What the hell. Everything else had gone out the window lately. I dialed.

“Yeah, who is this?” The male voice that answered was familiar but lower than the one that came over the mic—lower than I’d expected for a computer geek—and slow, as if he’d just gotten out of bed. Shit, I probably should have checked the time zone.

“Hi, Carpe. Wow, so you’re actually a guy. What’s up?”

“Byzantine? Is that you?” The groggy tone vanished. His voice was hesitant; I’d say scared if there hadn’t been a confidence behind it.
Wary
might be the best description.

“Yeah. Listen, I hope I didn’t catch you at a bad time.
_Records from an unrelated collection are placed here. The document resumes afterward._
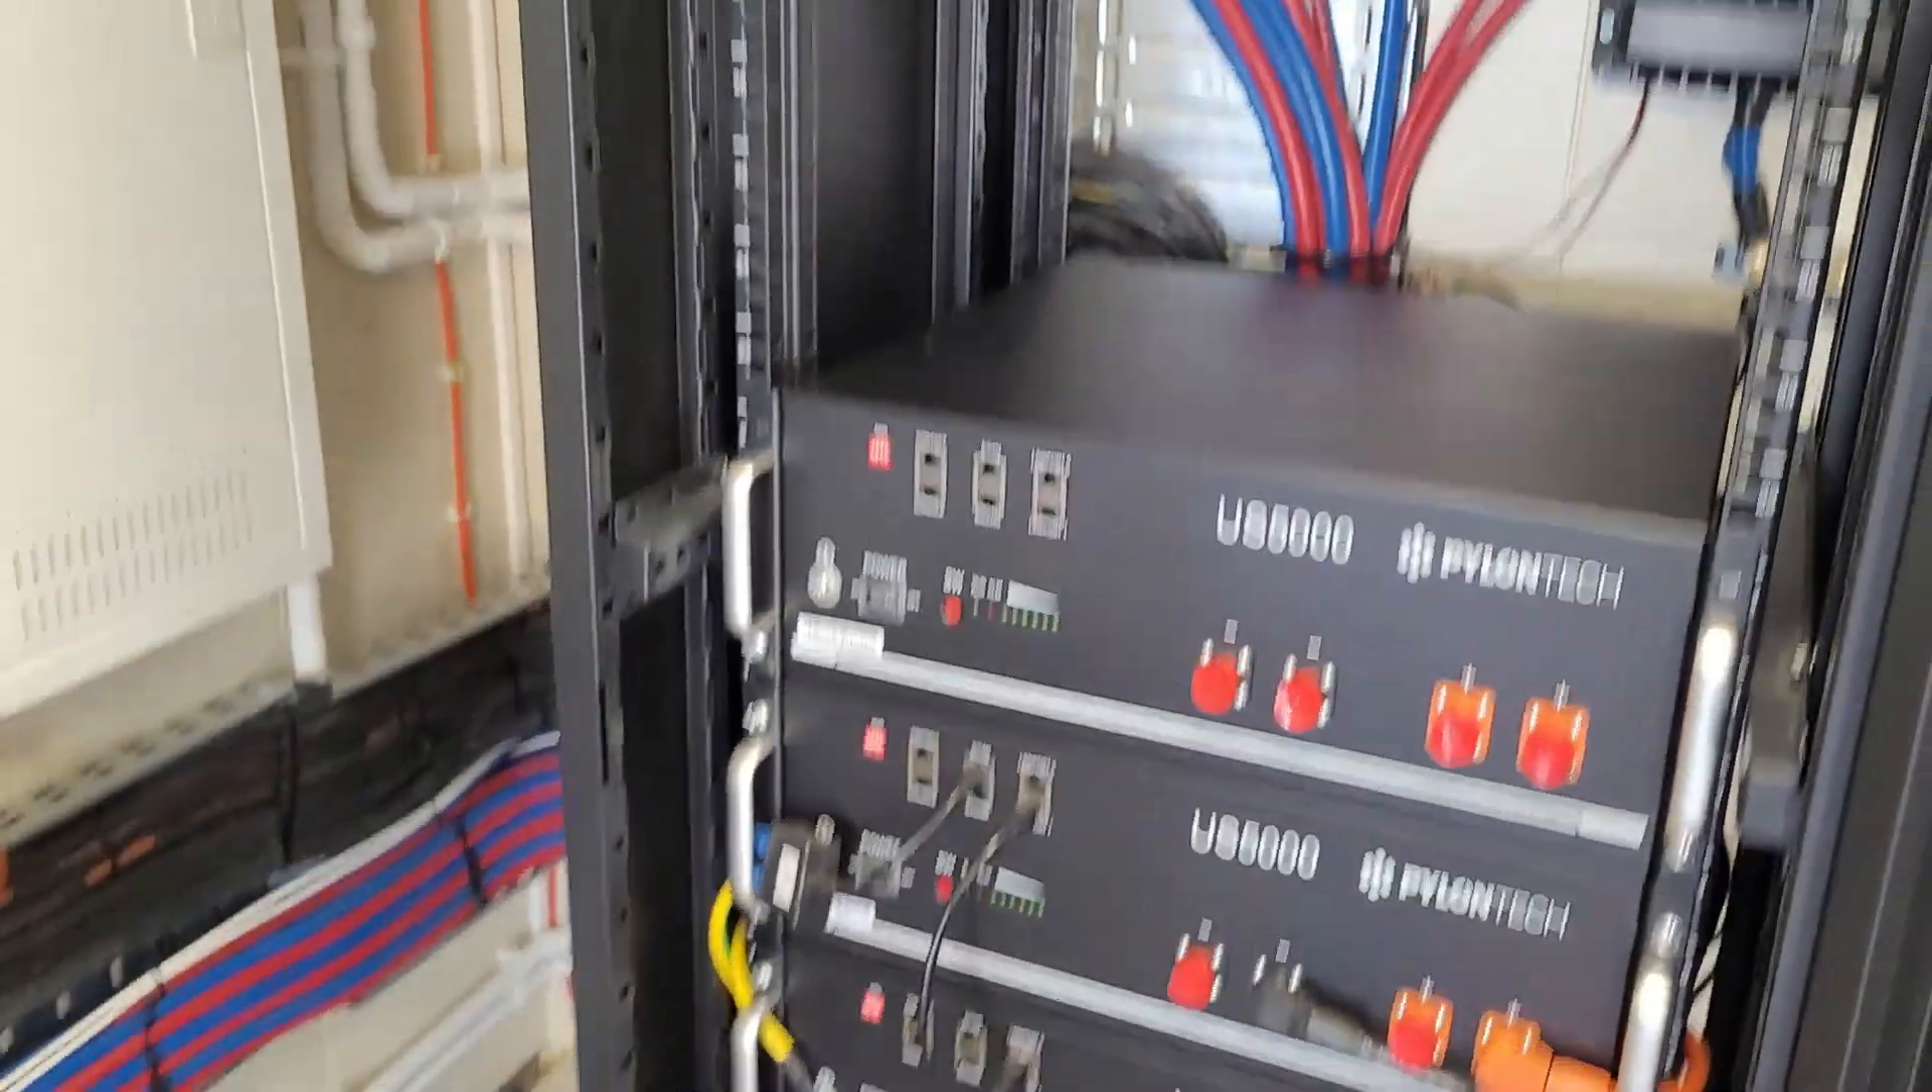Kolejna bateria jest dopiero dołożona bez okablowania jeszcze dopiero będzie to wszystko podpinane.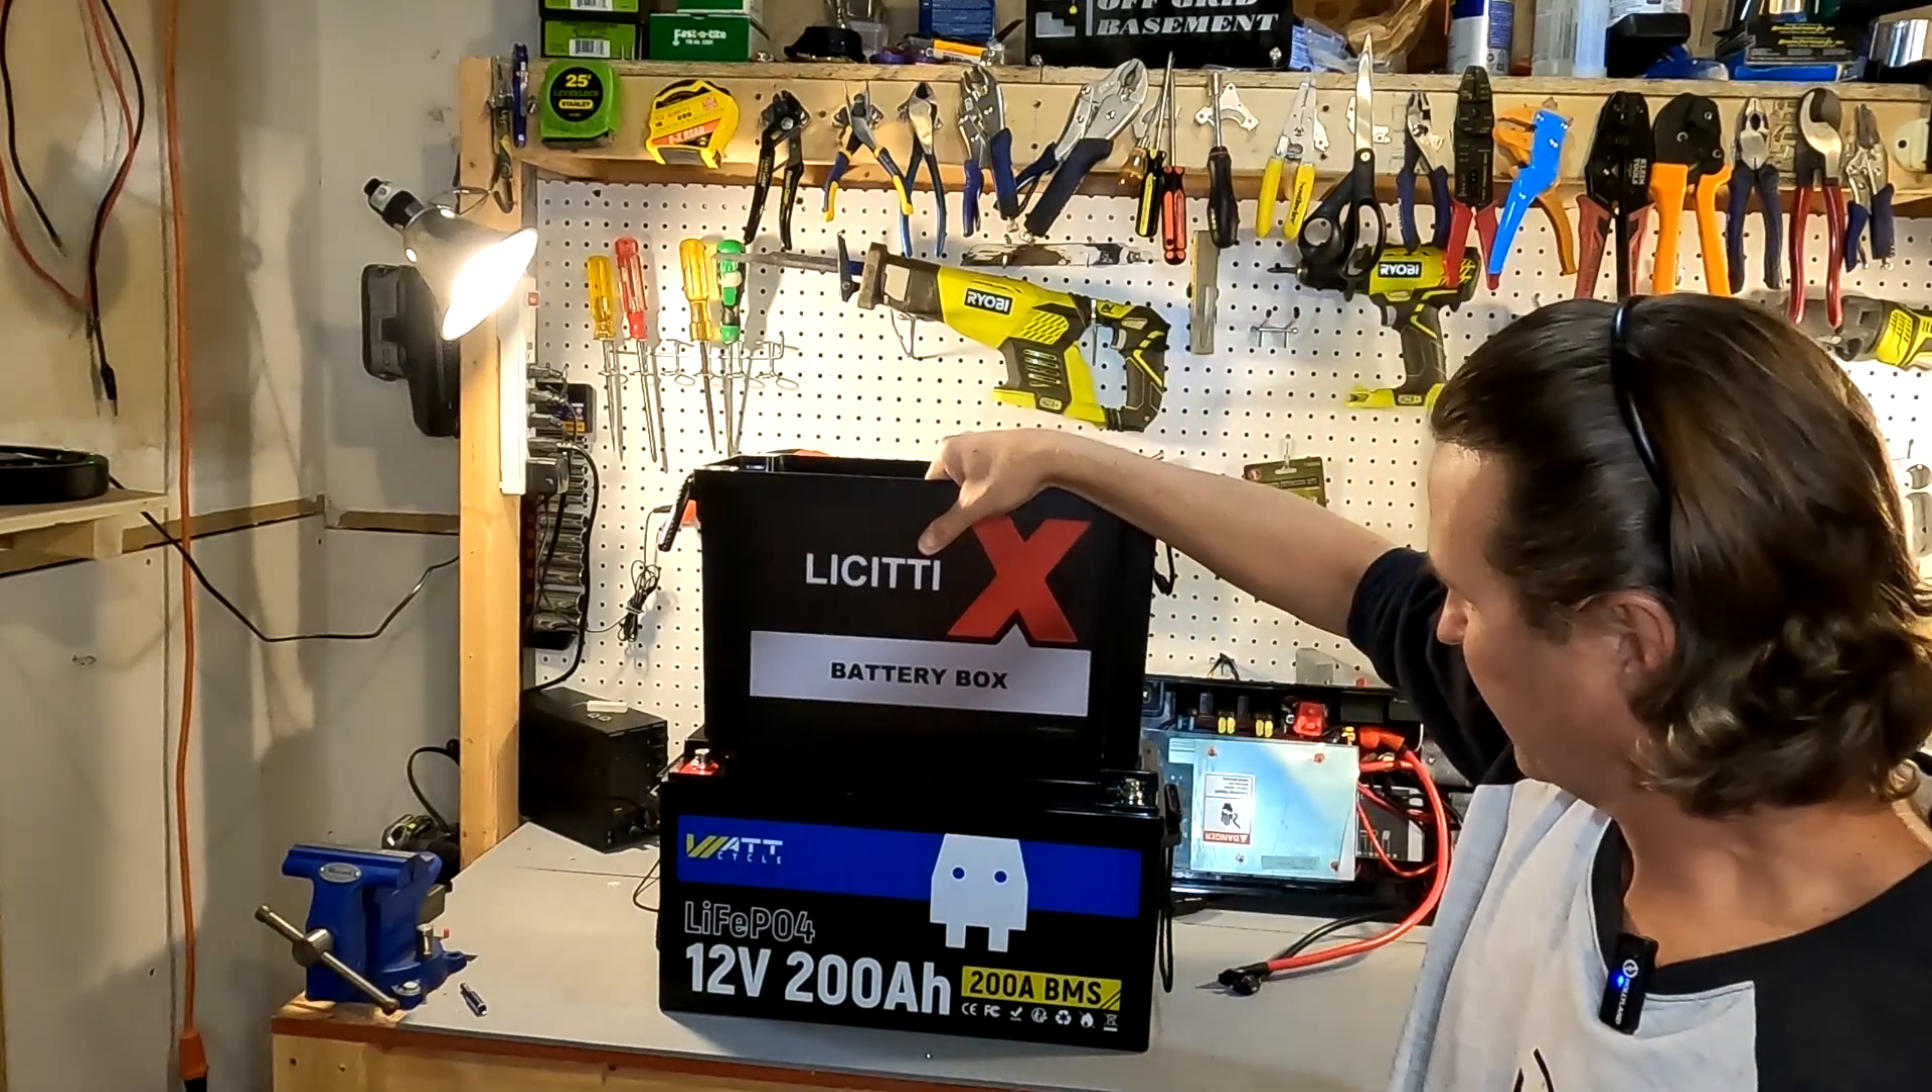Here I have a 200 amp hour battery from watt cycle and you can see the case the case is way too small for this battery.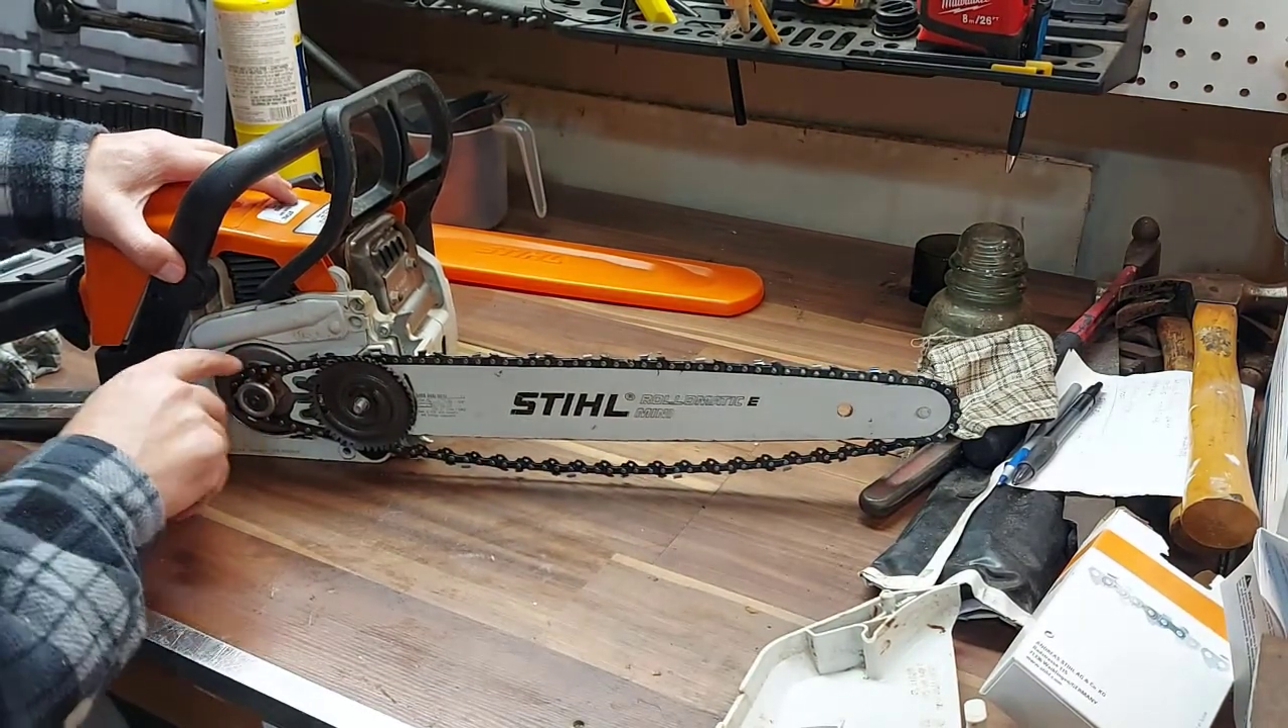So your chain is on nice. It's laying inside the groove here, comes around the roller, and it's on the sprocket here. The chain is in the right direction.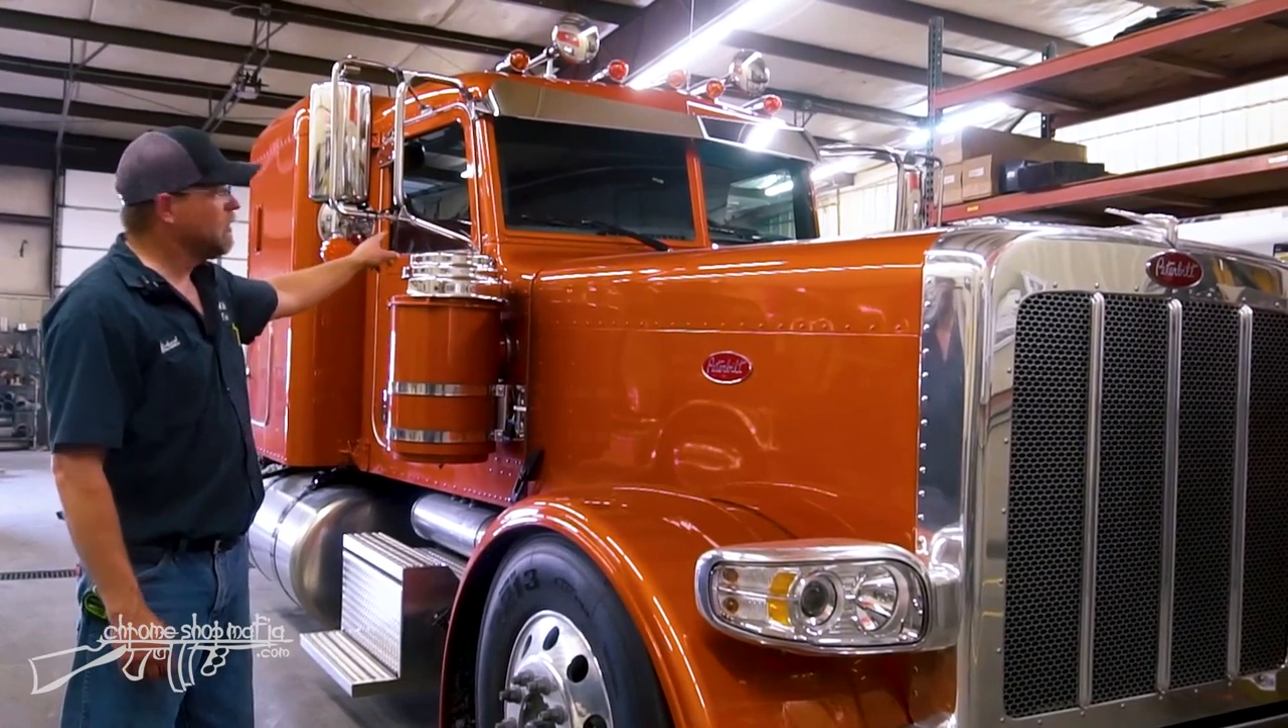We've got our visor mounted.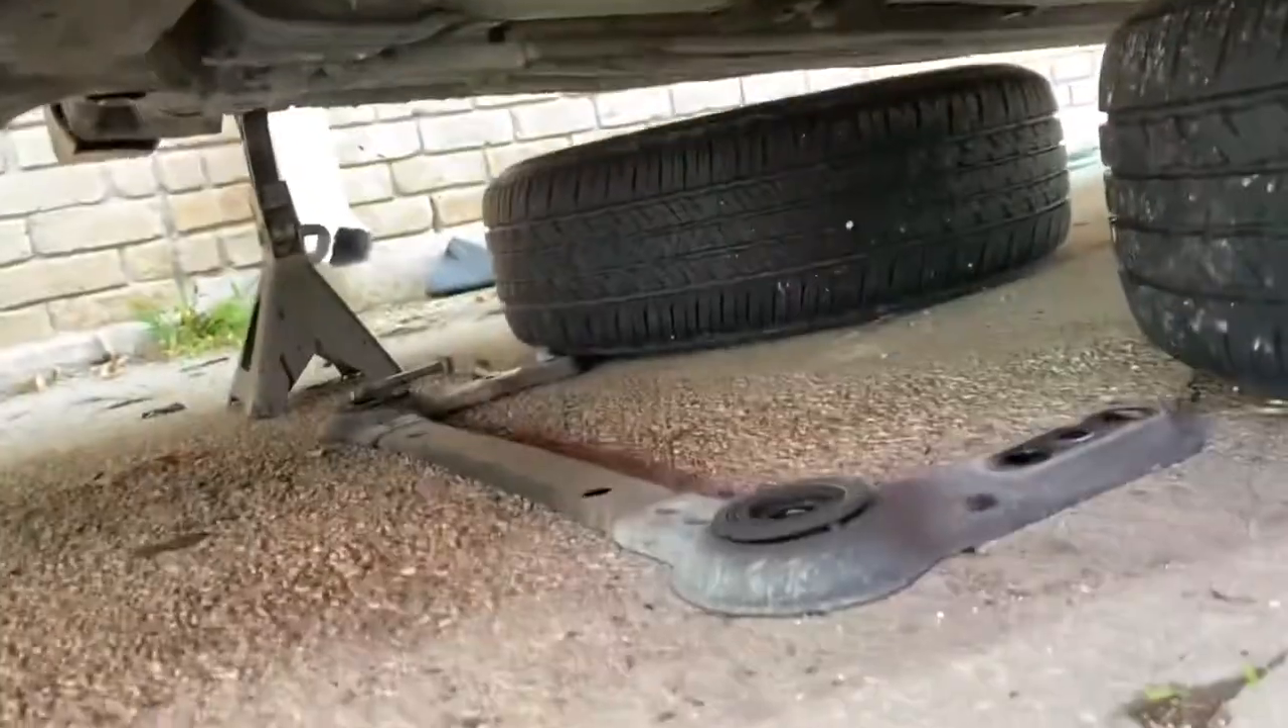Y 'all see I removed that bracket right there.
Your message just said call.”

“It’s fine, I’m up.” A pause. “Your voice is different than I expected.”

Hmmm, maybe this hadn’t been such a good idea. “Look, Carpe, I just wanted to give you a shout and let you know I was OK—your message sounded worried . . . and you said something about my account . . .”

“Please don’t get me wrong. I just expected the voice of Owl the antiquities thief to be more . . . refined.”

I went cold. OK, calling strangers you meet over the internet is in fact a bad idea. “Nice talking to you. Bye.” And I hung up. And blocked his email address. I was about to block him on my World Quest chat, when my phone rang. Same area code, different number. I ignored it and fired off a chat message.
Leave me alone.

The phone in Nadya’s office rang next.

“Don’t answer it, Nadya,” I yelled.

“Yes, one moment,” I heard Nadya say.

Too late.

Nadya stuck her head out of the office, confused, phone in hand. She passed it to me, frowning. “It’s for you.”

I jumped off my barstool and grabbed it. “Look, I don’t know who you are or what you want—”

“Relax, will you. I’ve been watching your account since after you disappeared. I thought you would want to know about some strange worms being dropped in. I chased them down, but they were pretty high-tech—not cheap. When you didn’t get back to me, I did some searching. You cover your tracks pretty well. Tell your guy he needs to cover manually scanned reports and images better than he has.”